§ DIRECTIONS
In the listing below, switch each occurrence of "Q0" to "faceQuery" and give its lines again, leaving all else unchanged and omitting the pictures.

===

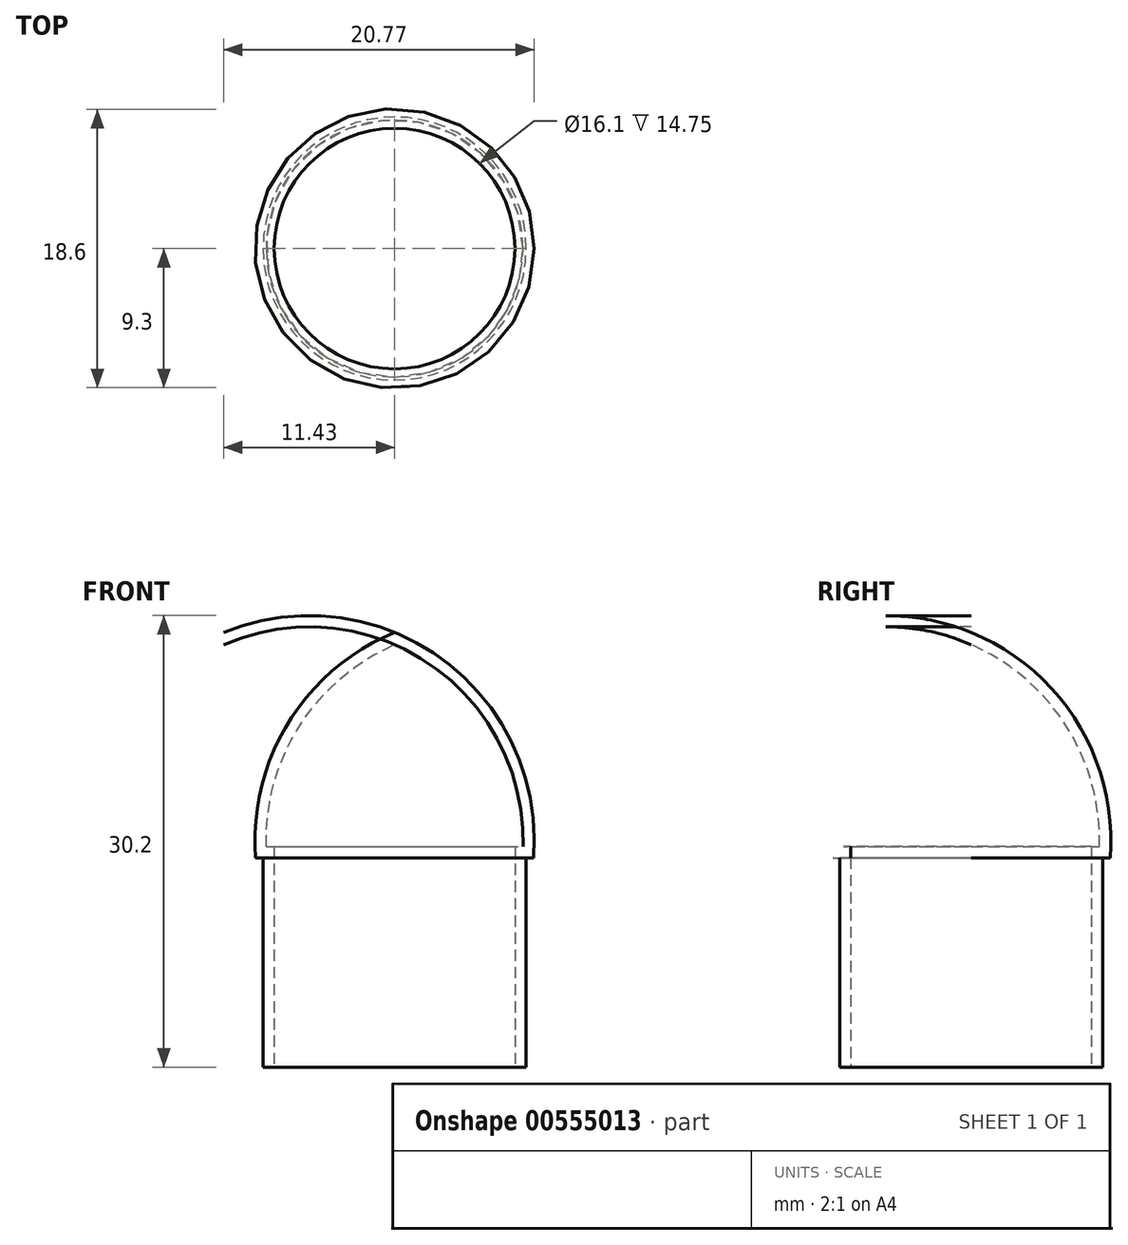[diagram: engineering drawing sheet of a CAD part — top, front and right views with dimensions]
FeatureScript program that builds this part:
annotation { "Feature Type Name" : "Feature", "Feature Type Description" : "" }
export const myFeature = defineFeature(function(context is Context, id is Id, definition is map)
    precondition{}
    {
        {
            var Q0;
            Q0=qCreatedBy(makeId("Front.planeOp"),FACE);
            var sketch = newSketch(context, id + "F0", { "sketchPlane" : qUnion([Q0])});
            skLineSegment(sketch, "E0", {"start": v(0, 0) * mm, "end": v(0, 30) * mm});
            skLineSegment(sketch, "E1", {"start": v(8.05, 0.93) * mm, "end": v(8.05, 15.68) * mm});
            skLineSegment(sketch, "E2", {"start": v(8.05, 15.68) * mm, "end": v(8.59, 15.68) * mm});
            skArc(sketch, "E3", {"start": v(8.59, 15.68) * mm, "mid": v(6.36, 23.75) * mm, "end": v(0, 29.19) * mm});
            skArc(sketch, "E4.0", {"start": v(9.3, 14.93) * mm, "mid": v(7.1, 23.98) * mm, "end": v(0, 30) * mm});
            skLineSegment(sketch, "E4.1", {"start": v(8.8, 14.93) * mm, "end": v(9.3, 14.93) * mm});
            skLineSegment(sketch, "E4.2", {"start": v(8.8, 0.93) * mm, "end": v(8.8, 14.93) * mm});
            skLineSegment(sketch, "E5", {"start": v(8.05, 0.93) * mm, "end": v(8.8, 0.93) * mm});
            skLineSegment(sketch, "E6", {"start": v(0, -2.38) * mm, "end": v(0, 0) * mm});
            skSolve(sketch);
        }
        {
            var Q0;
            Q0=makeQuery(id+"F0.imprint","IMPRINT",FACE,{"disambiguationData":[TD([[makeQuery(id+"F0.imprint","IMPRINT",EDGE,{"derivedFrom":sQuery(id+"F0.wireOp",EDGE,"E1")}),-1.0]])]});
            var Q1;
            Q1=sQuery(id+"F0.wireOp",EDGE,"E0");
            revolve(context, id + "F1", {"entities" : qUnion([Q0]), "axis" : qUnion([Q1]), "revolveType" : RevolveType.FULL});
        }
    });
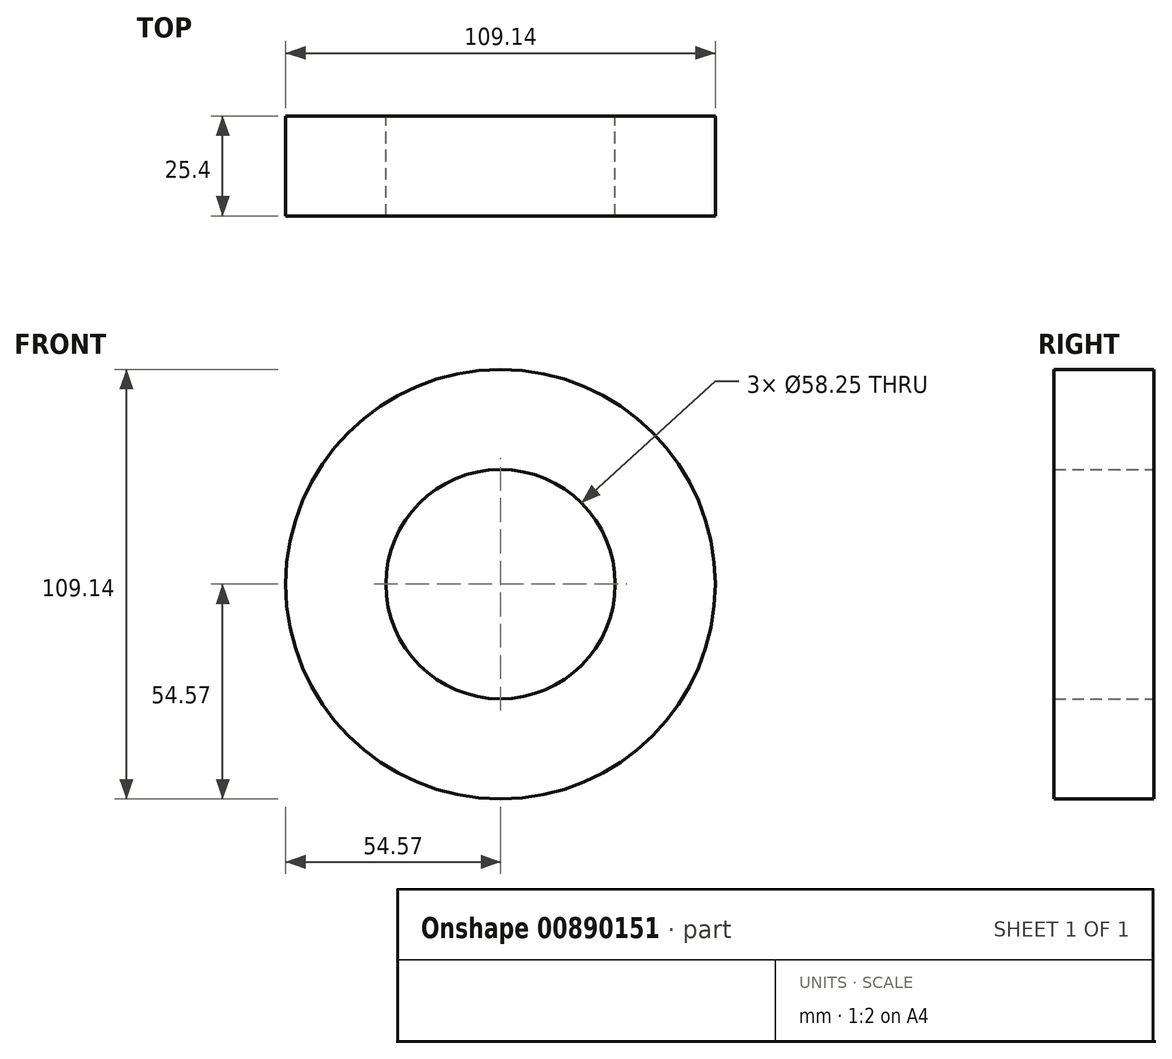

===

§ WRITTEN ANSWER
[diagram: engineering drawing sheet of a CAD part — top, front and right views with dimensions]
FeatureScript program that builds this part:
annotation { "Feature Type Name" : "Feature", "Feature Type Description" : "" }
export const myFeature = defineFeature(function(context is Context, id is Id, definition is map)
    precondition{}
    {
        {
            var faceQuery;
            faceQuery=qCreatedBy(makeId("Front.planeOp"),FACE);
            var sketch = newSketch(context, id + "F0", { "sketchPlane" : qUnion([faceQuery])});
            skLineSegment(sketch, "E0", {"start": v(0, 0) * mm, "end": v(0, 30) * mm});
            skLineSegment(sketch, "E1", {"start": v(8.05, 0.93) * mm, "end": v(8.05, 15.68) * mm});
            skLineSegment(sketch, "E2", {"start": v(8.05, 15.68) * mm, "end": v(8.59, 15.68) * mm});
            skArc(sketch, "E3", {"start": v(8.59, 15.68) * mm, "mid": v(6.36, 23.75) * mm, "end": v(0, 29.19) * mm});
            skArc(sketch, "E4.0", {"start": v(9.3, 14.93) * mm, "mid": v(7.1, 23.98) * mm, "end": v(0, 30) * mm});
            skLineSegment(sketch, "E4.1", {"start": v(8.8, 14.93) * mm, "end": v(9.3, 14.93) * mm});
            skLineSegment(sketch, "E4.2", {"start": v(8.8, 0.93) * mm, "end": v(8.8, 14.93) * mm});
            skLineSegment(sketch, "E5", {"start": v(8.05, 0.93) * mm, "end": v(8.8, 0.93) * mm});
            skLineSegment(sketch, "E6", {"start": v(0, -2.38) * mm, "end": v(0, 0) * mm});
            skSolve(sketch);
        }
        {
            var faceQuery;
            faceQuery=makeQuery(id+"F0.imprint","IMPRINT",FACE,{"disambiguationData":[TD([[makeQuery(id+"F0.imprint","IMPRINT",EDGE,{"derivedFrom":sQuery(id+"F0.wireOp",EDGE,"E1")}),-1.0]])]});
            var Q1;
            Q1=sQuery(id+"F0.wireOp",EDGE,"E0");
            revolve(context, id + "F1", {"entities" : qUnion([faceQuery]), "axis" : qUnion([Q1]), "revolveType" : RevolveType.FULL});
        }
    });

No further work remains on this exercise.